The Taliban, preoccupied with policing morality and silencing dissent, has failed to develop even a basic humanitarian response mechanism for the hundreds of thousands of deportees flooding back each month. Instead, officials have focused their resources on ideological enforcement and public propaganda, boasting of “Islamic governance” while millions remain destitute and displaced.

In a statement marking World Habitat Day, the United Nations Human Settlements Programme (UN-Habitat) warned that most of these returnees are settling in urban centers, intensifying uncontrolled urbanization and overwhelming fragile city infrastructures. The agency urged its partners to invest in essential public services, sustainable housing, and critical infrastructure, warning that without immediate intervention, cities like Kabul, Herat, and Jalalabad could face systemic collapse under the burden of unmanaged migration and Taliban negligence.

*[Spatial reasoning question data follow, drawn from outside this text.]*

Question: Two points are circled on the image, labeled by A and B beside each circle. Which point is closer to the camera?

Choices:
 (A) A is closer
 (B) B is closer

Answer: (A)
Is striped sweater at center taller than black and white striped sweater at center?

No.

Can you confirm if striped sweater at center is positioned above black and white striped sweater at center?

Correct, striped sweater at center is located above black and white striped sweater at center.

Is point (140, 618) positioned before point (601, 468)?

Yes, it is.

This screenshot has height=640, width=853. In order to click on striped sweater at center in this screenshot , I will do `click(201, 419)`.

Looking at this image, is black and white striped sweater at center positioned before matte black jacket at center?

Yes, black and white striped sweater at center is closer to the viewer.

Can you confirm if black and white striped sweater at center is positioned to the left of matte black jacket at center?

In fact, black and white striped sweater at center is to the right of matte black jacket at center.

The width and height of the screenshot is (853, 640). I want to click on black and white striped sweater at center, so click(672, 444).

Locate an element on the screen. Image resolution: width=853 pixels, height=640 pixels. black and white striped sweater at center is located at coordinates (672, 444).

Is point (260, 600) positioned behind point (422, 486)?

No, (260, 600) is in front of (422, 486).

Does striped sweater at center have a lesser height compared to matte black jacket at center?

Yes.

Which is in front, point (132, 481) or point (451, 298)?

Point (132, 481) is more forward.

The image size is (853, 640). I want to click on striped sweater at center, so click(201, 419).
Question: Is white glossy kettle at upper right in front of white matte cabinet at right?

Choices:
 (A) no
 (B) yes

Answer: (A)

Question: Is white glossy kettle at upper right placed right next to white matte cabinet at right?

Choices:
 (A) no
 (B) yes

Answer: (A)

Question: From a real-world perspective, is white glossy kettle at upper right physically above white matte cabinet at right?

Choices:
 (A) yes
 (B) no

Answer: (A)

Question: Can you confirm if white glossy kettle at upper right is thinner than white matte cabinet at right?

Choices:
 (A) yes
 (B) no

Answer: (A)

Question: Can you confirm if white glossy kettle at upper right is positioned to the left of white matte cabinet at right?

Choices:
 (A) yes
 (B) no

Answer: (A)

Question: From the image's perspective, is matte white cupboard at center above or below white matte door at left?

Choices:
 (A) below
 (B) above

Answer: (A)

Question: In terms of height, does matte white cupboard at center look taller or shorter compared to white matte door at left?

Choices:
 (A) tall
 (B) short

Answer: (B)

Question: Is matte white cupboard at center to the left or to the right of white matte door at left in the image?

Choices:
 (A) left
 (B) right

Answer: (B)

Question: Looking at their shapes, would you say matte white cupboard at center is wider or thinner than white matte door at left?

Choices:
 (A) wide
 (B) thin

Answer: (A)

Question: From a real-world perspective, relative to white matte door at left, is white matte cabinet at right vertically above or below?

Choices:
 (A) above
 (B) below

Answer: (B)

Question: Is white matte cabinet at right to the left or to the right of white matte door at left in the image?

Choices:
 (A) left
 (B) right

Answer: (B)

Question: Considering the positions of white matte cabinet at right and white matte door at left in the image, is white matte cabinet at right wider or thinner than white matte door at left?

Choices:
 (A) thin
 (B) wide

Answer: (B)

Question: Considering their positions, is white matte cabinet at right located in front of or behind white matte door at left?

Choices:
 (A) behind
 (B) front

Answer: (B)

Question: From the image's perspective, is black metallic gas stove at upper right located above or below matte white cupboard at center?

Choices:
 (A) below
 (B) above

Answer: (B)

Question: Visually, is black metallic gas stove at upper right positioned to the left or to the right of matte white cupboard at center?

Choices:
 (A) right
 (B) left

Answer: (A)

UN-Habitat’s earlier assessments revealed that Kabul now accommodates more than 40% of Afghanistan’s total urban population, a figure that continues to rise as deportations accelerate. The organization cautioned that the lack of urban planning coupled with the Taliban’s administrative incompetence could lead to a full-scale humanitarian implosion marked by water shortages, electricity blackouts, and surging urban poverty.

Humanitarian organizations have repeatedly condemned both Iran and Pakistan for the collective expulsion of vulnerable refugees, many of whom fled Taliban persecution. But analysts emphasize that the ultimate responsibility lies with the Taliban regime, whose repressive rule has driven millions to flee and whose indifference has left returning families without protection or prospects.

Experts warn that without a functioning government committed to human rights, gender equality, and economic recovery, Afghanistan risks becoming a regional humanitarian black hole a country ruled by force but devoid of governance, where deported families are abandoned between borders, poverty, and political brutality.

In the words of one Kabul-based civil activist:

“Every plane, every truck, every deportation convoy brings back not just displaced people, but a mirror reflecting the Taliban’s failure. They have turned Afghanistan into a country where no one wants to stay, yet no one can safely return.”

Under the Taliban’s misrule, the expulsion of thousands from neighboring states has transformed from a diplomatic issue into a national tragedy one that starkly exposes the regime’s incompetence, its disregard for human dignity, and its determination to preserve ideology at the cost of an entire nation’s survival.